**What is being asked**.
Down to the last line, set down the material below exactly, excluding pictures.

**Record set**.
-=-=-

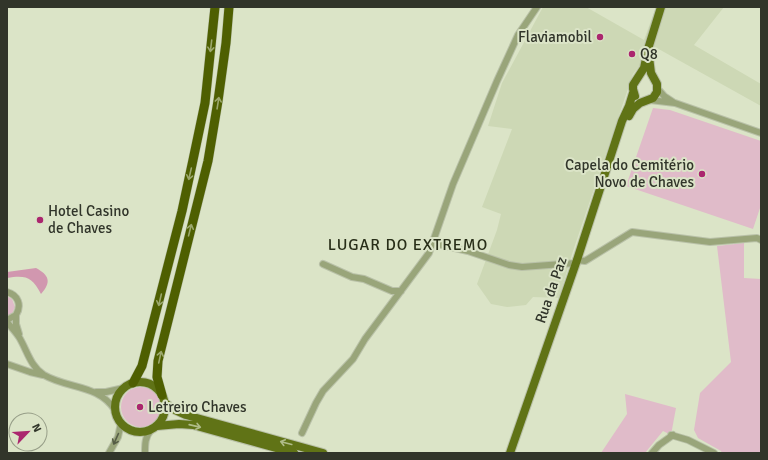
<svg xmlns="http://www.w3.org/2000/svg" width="768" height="460" font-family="Signika,sans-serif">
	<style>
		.built { fill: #cdd8b5 }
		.green { fill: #e0bbc9 }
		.water { fill: #d197af }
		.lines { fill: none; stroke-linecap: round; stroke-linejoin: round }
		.minor-casing { stroke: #b9c1a8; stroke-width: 8 }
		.major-casing { stroke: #b9c1a8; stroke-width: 10 }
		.highway-casing { stroke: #b9c1a8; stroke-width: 10 }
		.minor { stroke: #99a57a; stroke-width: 6 }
		.major { stroke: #607316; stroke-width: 8 }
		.highway { stroke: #4e5f01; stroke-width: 9 }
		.oneway { stroke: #9ca86e }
		.oneway2 { stroke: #b0bc89 }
		.oneway3 { stroke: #555c46 }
		.poi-dot { fill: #ab266e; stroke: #dbe4c7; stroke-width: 1.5 }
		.labels { text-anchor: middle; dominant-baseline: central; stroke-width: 4; stroke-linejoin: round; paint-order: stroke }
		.poi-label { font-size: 15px; fill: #31352a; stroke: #dbe4c7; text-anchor: start }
		.street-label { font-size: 15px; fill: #31352a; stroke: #dbe4c7 }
		.neighbourhood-label { font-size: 16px; letter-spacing: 1px; fill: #282e18; stroke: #dbe4c7 }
	</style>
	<rect width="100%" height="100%" fill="#dbe4c7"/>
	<!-- built -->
	<path class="built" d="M543,7H586L644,40L656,7H724L694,45L761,84V106L655,47L633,74L573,251L559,298L533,297L526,305L507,307L491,304L477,284L497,230L501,214L482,207L512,129L488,126L502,83Z"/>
	<!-- green -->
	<path class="green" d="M653,108L670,110L761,141V205L753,229L626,186Z
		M744,243V278L761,279V453H722L721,451L698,438L694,430L700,393L731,362L717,246Z
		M7,296L12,299L15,307L12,314L7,316Z
		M121 407a20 20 0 1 1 40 0a20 20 0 1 1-40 0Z
		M625,394L676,408L671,435L663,431L645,453H601L627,414Z"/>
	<!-- water -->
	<path class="water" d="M36,268C49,275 52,282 41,294C32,277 26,275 7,278V272Z"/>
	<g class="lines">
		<defs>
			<path id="minor" d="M657,88L664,96L673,102
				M650,100L675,103L761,133
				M433,243L468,251L509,265L522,267L576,263
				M576,260L585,261L632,232L710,242L757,238L761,240
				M323,264L352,277L364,279L392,291H401
				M7,292C18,295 22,305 16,315L7,320
				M16,315V324L19,334
				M7,322C11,327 15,331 19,337C27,350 30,366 44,375C68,389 98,384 115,410
				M7,364L30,372L43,375
				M96,392H106L124,388
				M302,433L316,403L323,391L353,359L365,339L429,253L453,184L497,81L518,35L537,7
				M671,435L688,440L714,453
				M109,453L118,437L121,423
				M145,453C145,444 145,437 151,430
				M652,453L659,445L673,435"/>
			<path id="major" d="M635,96L633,89V85L644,68L648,49L661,7
				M629,116L633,109L640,103L653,98L657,92V84L651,73L648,49
				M115 407a25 25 0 1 1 50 0a25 25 0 1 1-50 0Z
				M165,403L175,410L186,415L323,453
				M157,426L179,424L193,425L294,453
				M510,453L576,263L622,121L629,106L633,93"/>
			<path id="highway" d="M133,383L142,366L182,211L193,160L205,103L215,7
				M162,395L157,377L158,361L208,161L218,101L226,43L229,7"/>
		</defs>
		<!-- minor casing -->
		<use href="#minor" class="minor-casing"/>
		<!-- major casing -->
		<use href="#major" class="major-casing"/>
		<!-- highway casing -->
		<use href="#highway" class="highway-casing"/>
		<!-- minor -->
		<use href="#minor" class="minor"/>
		<!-- major -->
		<use href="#major" class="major"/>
		<!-- highway -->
		<use href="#highway" class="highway"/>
	</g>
	<!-- one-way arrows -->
	<defs><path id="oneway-shaft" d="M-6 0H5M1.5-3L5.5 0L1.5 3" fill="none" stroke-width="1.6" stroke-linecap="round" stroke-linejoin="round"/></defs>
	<g class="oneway">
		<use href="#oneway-shaft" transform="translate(211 46) rotate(97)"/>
		<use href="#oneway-shaft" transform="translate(218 103) rotate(-81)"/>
		<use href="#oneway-shaft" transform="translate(190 174) rotate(103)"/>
		<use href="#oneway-shaft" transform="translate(190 230) rotate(-76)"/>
		<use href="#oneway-shaft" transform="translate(160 300) rotate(103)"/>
		<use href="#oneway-shaft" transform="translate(160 357) rotate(-78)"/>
	</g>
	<g class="oneway2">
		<use href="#oneway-shaft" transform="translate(195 426) rotate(13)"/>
		<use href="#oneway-shaft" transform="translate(286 443) rotate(-165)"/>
	</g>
	<use class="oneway3" href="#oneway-shaft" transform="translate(116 439) rotate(114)"/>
	<!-- markers -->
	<g class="poi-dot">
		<circle cx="600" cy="37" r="4"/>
		<circle cx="632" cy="54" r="4"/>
		<circle cx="702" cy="174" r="4"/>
		<circle cx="40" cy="220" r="4"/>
		<circle cx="140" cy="407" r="4"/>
	</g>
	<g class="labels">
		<!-- poi labels -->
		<g class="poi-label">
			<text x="592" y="37" text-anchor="end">Flaviamobil</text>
			<text x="640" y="54">Q8</text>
			<text x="694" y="165" text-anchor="end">Capela do Cemitério<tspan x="694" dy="17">Novo de Chaves</tspan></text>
			<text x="48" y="211">Hotel Casino<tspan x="48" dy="17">de Chaves</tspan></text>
			<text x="148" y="407">Letreiro Chaves</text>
		</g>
		<!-- street labels -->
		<g class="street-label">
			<text transform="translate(551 290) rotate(-71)">Rua da Paz</text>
		</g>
		<!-- neighbourhood labels -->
		<g class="neighbourhood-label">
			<text x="408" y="245">LUGAR DO EXTREMO</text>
		</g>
	</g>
	<!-- border -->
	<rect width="768" height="460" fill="none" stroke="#31352a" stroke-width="16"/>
	<!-- north arrow -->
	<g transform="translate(28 432) rotate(65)"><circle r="19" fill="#dbe4c7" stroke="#979e88"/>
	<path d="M0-3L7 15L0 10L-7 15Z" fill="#ab266e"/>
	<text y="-6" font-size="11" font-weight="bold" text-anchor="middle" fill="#31352a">N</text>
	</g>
</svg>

-=-=-

**Output for this exercise**.
<svg xmlns="http://www.w3.org/2000/svg" width="768" height="460" font-family="Signika,sans-serif">
	<style>
		.built { fill: #cdd8b5 }
		.green { fill: #e0bbc9 }
		.water { fill: #d197af }
		.lines { fill: none; stroke-linecap: round; stroke-linejoin: round }
		.minor-casing { stroke: #b9c1a8; stroke-width: 8 }
		.major-casing { stroke: #b9c1a8; stroke-width: 10 }
		.highway-casing { stroke: #b9c1a8; stroke-width: 10 }
		.minor { stroke: #99a57a; stroke-width: 6 }
		.major { stroke: #607316; stroke-width: 8 }
		.highway { stroke: #4e5f01; stroke-width: 9 }
		.oneway { stroke: #9ca86e }
		.oneway2 { stroke: #b0bc89 }
		.oneway3 { stroke: #555c46 }
		.poi-dot { fill: #ab266e; stroke: #dbe4c7; stroke-width: 1.5 }
		.labels { text-anchor: middle; dominant-baseline: central; stroke-width: 4; stroke-linejoin: round; paint-order: stroke }
		.poi-label { font-size: 15px; fill: #31352a; stroke: #dbe4c7; text-anchor: start }
		.street-label { font-size: 15px; fill: #31352a; stroke: #dbe4c7 }
		.neighbourhood-label { font-size: 16px; letter-spacing: 1px; fill: #282e18; stroke: #dbe4c7 }
	</style>
	<rect width="100%" height="100%" fill="#dbe4c7"/>
	<!-- built -->
	<path class="built" d="M543,7H586L644,40L656,7H724L694,45L761,84V106L655,47L633,74L573,251L559,298L533,297L526,305L507,307L491,304L477,284L497,230L501,214L482,207L512,129L488,126L502,83Z"/>
	<!-- green -->
	<path class="green" d="M653,108L670,110L761,141V205L753,229L626,186Z
		M744,243V278L761,279V453H722L721,451L698,438L694,430L700,393L731,362L717,246Z
		M7,296L12,299L15,307L12,314L7,316Z
		M121 407a20 20 0 1 1 40 0a20 20 0 1 1-40 0Z
		M625,394L676,408L671,435L663,431L645,453H601L627,414Z"/>
	<!-- water -->
	<path class="water" d="M36,268C49,275 52,282 41,294C32,277 26,275 7,278V272Z"/>
	<g class="lines">
		<defs>
			<path id="minor" d="M657,88L664,96L673,102
				M650,100L675,103L761,133
				M433,243L468,251L509,265L522,267L576,263
				M576,260L585,261L632,232L710,242L757,238L761,240
				M323,264L352,277L364,279L392,291H401
				M7,292C18,295 22,305 16,315L7,320
				M16,315V324L19,334
				M7,322C11,327 15,331 19,337C27,350 30,366 44,375C68,389 98,384 115,410
				M7,364L30,372L43,375
				M96,392H106L124,388
				M302,433L316,403L323,391L353,359L365,339L429,253L453,184L497,81L518,35L537,7
				M671,435L688,440L714,453
				M109,453L118,437L121,423
				M145,453C145,444 145,437 151,430
				M652,453L659,445L673,435"/>
			<path id="major" d="M635,96L633,89V85L644,68L648,49L661,7
				M629,116L633,109L640,103L653,98L657,92V84L651,73L648,49
				M115 407a25 25 0 1 1 50 0a25 25 0 1 1-50 0Z
				M165,403L175,410L186,415L323,453
				M157,426L179,424L193,425L294,453
				M510,453L576,263L622,121L629,106L633,93"/>
			<path id="highway" d="M133,383L142,366L182,211L193,160L205,103L215,7
				M162,395L157,377L158,361L208,161L218,101L226,43L229,7"/>
		</defs>
		<!-- minor casing -->
		<use href="#minor" class="minor-casing"/>
		<!-- major casing -->
		<use href="#major" class="major-casing"/>
		<!-- highway casing -->
		<use href="#highway" class="highway-casing"/>
		<!-- minor -->
		<use href="#minor" class="minor"/>
		<!-- major -->
		<use href="#major" class="major"/>
		<!-- highway -->
		<use href="#highway" class="highway"/>
	</g>
	<!-- one-way arrows -->
	<defs><path id="oneway-shaft" d="M-6 0H5M1.5-3L5.5 0L1.5 3" fill="none" stroke-width="1.6" stroke-linecap="round" stroke-linejoin="round"/></defs>
	<g class="oneway">
		<use href="#oneway-shaft" transform="translate(211 46) rotate(97)"/>
		<use href="#oneway-shaft" transform="translate(218 103) rotate(-81)"/>
		<use href="#oneway-shaft" transform="translate(190 174) rotate(103)"/>
		<use href="#oneway-shaft" transform="translate(190 230) rotate(-76)"/>
		<use href="#oneway-shaft" transform="translate(160 300) rotate(103)"/>
		<use href="#oneway-shaft" transform="translate(160 357) rotate(-78)"/>
	</g>
	<g class="oneway2">
		<use href="#oneway-shaft" transform="translate(195 426) rotate(13)"/>
		<use href="#oneway-shaft" transform="translate(286 443) rotate(-165)"/>
	</g>
	<use class="oneway3" href="#oneway-shaft" transform="translate(116 439) rotate(114)"/>
	<!-- markers -->
	<g class="poi-dot">
		<circle cx="600" cy="37" r="4"/>
		<circle cx="632" cy="54" r="4"/>
		<circle cx="702" cy="174" r="4"/>
		<circle cx="40" cy="220" r="4"/>
		<circle cx="140" cy="407" r="4"/>
	</g>
	<g class="labels">
		<!-- poi labels -->
		<g class="poi-label">
			<text x="592" y="37" text-anchor="end">Flaviamobil</text>
			<text x="640" y="54">Q8</text>
			<text x="694" y="165" text-anchor="end">Capela do Cemitério<tspan x="694" dy="17">Novo de Chaves</tspan></text>
			<text x="48" y="211">Hotel Casino<tspan x="48" dy="17">de Chaves</tspan></text>
			<text x="148" y="407">Letreiro Chaves</text>
		</g>
		<!-- street labels -->
		<g class="street-label">
			<text transform="translate(551 290) rotate(-71)">Rua da Paz</text>
		</g>
		<!-- neighbourhood labels -->
		<g class="neighbourhood-label">
			<text x="408" y="245">LUGAR DO EXTREMO</text>
		</g>
	</g>
	<!-- border -->
	<rect width="768" height="460" fill="none" stroke="#31352a" stroke-width="16"/>
	<!-- north arrow -->
	<g transform="translate(28 432) rotate(65)"><circle r="19" fill="#dbe4c7" stroke="#979e88"/>
	<path d="M0-3L7 15L0 10L-7 15Z" fill="#ab266e"/>
	<text y="-6" font-size="11" font-weight="bold" text-anchor="middle" fill="#31352a">N</text>
	</g>
</svg>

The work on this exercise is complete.